Background
Literature Study
As technology advances further, leading researchers and scientists have continually developed new technologies to counter emerging viral diseases and illnesses. These technologies have been fundamental in preventing the spread of viral illnesses especially in densely populated areas by providing a means of detecting carriers before they are able to come into contact with other individuals. The following section of this report will focus on discussing various technologies that have been implemented in the past and how they compare to the project developed for ECE 499 in terms of various metrics such as cost, ease of implementation, etc.
DNA Sequencing
DNA sequencing was discovered in the late 70’s and it can be defined by the process of determining the order of bases in a human genome
and has been used in technologies to detect viral diseases such as MinION. The MinION device (seen in the figure below) is a small
portable tool the size of a flash drive that has the capabilities to extract DNA from blood samples from a suspected carrier of a disease.
The device then runs the DNA sequencing procedure in real time and can generate results within an hour. After the device has finished
gathering data from the gathered DNA from suspected carriers, a specialist is then needed to analyze the results in a computer by inspecting
the constructed DNA sequences by the MinION to determine if the suspected carrier does indeed possess a viral disease.
A major advantage of using this device is that it uses DNA sequencing, which is a highly advanced medical tactic that can result in a 99% accuracy. However, a disadvantage of this device is that it required a relatively long time to gather the data (approximately 1 hour), which would make it difficult to deploy in an area with high population density. Furthermore, this device is relatively costly to manufacture and the price for each unit can go upwards of $1000.
Rapid Antigen Test
Another widely used device to detect viral diseases is the Rapid Antigen Detection Test (or more commonly known as a rapid test).
This technology has been continually researched since the early 1980’s during the HIV epidemic, but this technology has risen in popularity
during the Covid-19 pandemic. This device is a small compact plastic strip with two indicators, one indicator is bound with a SARS-CoV-2
protein and the second indicator is bound to a control antigen to serve as a control indicator.
A swab is then taken from the suspected carrier and the sample collected is passed through a tiny slot in the rapid test strip which allows the liquid containing the antigen to flow through the device, binding to the indicators and displaying whether a person is indeed a carrier of the viral disease. This was a popular choice among establishments and governments to identify potential carriers due to a number of factors.
Summary
To summarize, compared to the available market solutions such as the MinION and the Rapid Antigen Detection Test, it is evident that the
A.T.T has the potential to perform better in several aspects. One notable advantage of the A.T.T is its ability to produce instantaneous
results compared to other market solutions, as it only requires the user to stand within view of the camera and the device uses an infrared
laser to capture the user’s temperature.
Another overall advantage this device has is its ease of use, since this device functions autonomously and does not require a complex
procedure to be operated. This is a significant advantage over the MinION and the rapid test since the MinION requires a trained operator
to be used, and although the rapid test can be operated by any individual, it still requires a precise set of steps that must be followed.
A final advantage that the A.T.T has over other solutions is its low cost to produce, since the device consists mainly of readily available
components in the market such as a Raspberry Pi, servos and other sensors. Due to the aforementioned factors, this justifies that the A.T.T
has the potential to provide a better solution than what is currently offered in the market.
Social Impact and Targeted Demographic
The social impact of this project includes the improved health and welfare of communities due to better disease protection.

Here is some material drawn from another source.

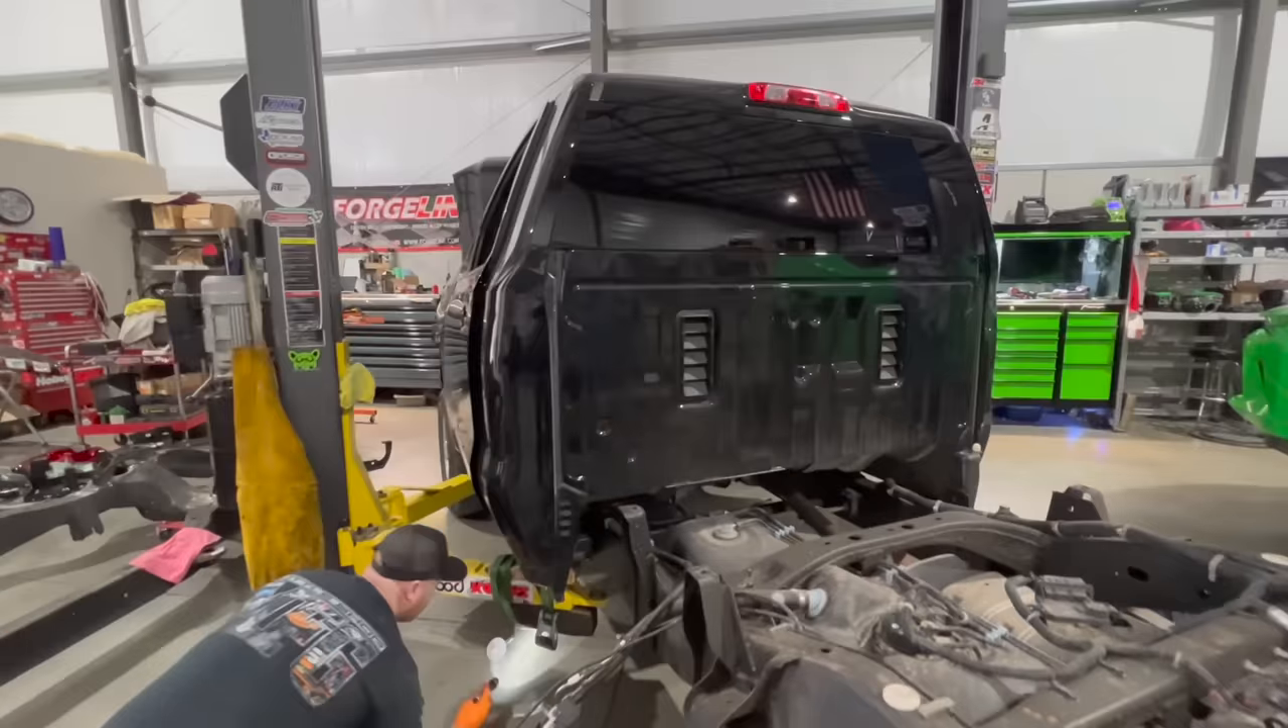Okay we got the bed off and we are lifting the cab off right now.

However, if this design does not work correctly, it has the potential to encourage the spread of illness. As a result, some relevant principles from the code of ethics of EGBC for this design are the first and sixth points. To hold paramount the safety and health of the public as well as providing accurate information to individuals. To uphold these principles, the information on human temperature must be correct so as to maintain the public’s safety.
The targeted demographic and user base includes locations of high and constantly moving population density that can include hospitals, airports, schools, and public libraries. This technology would also add value to any closed indoor space but is generally more effective for places that experience a constant stream of people. With social distancing being highly improbable and ineffective to properly follow in cramped spaces such as airplanes and public transport, accurate temperature tracking can help mitigate the spread of diseases.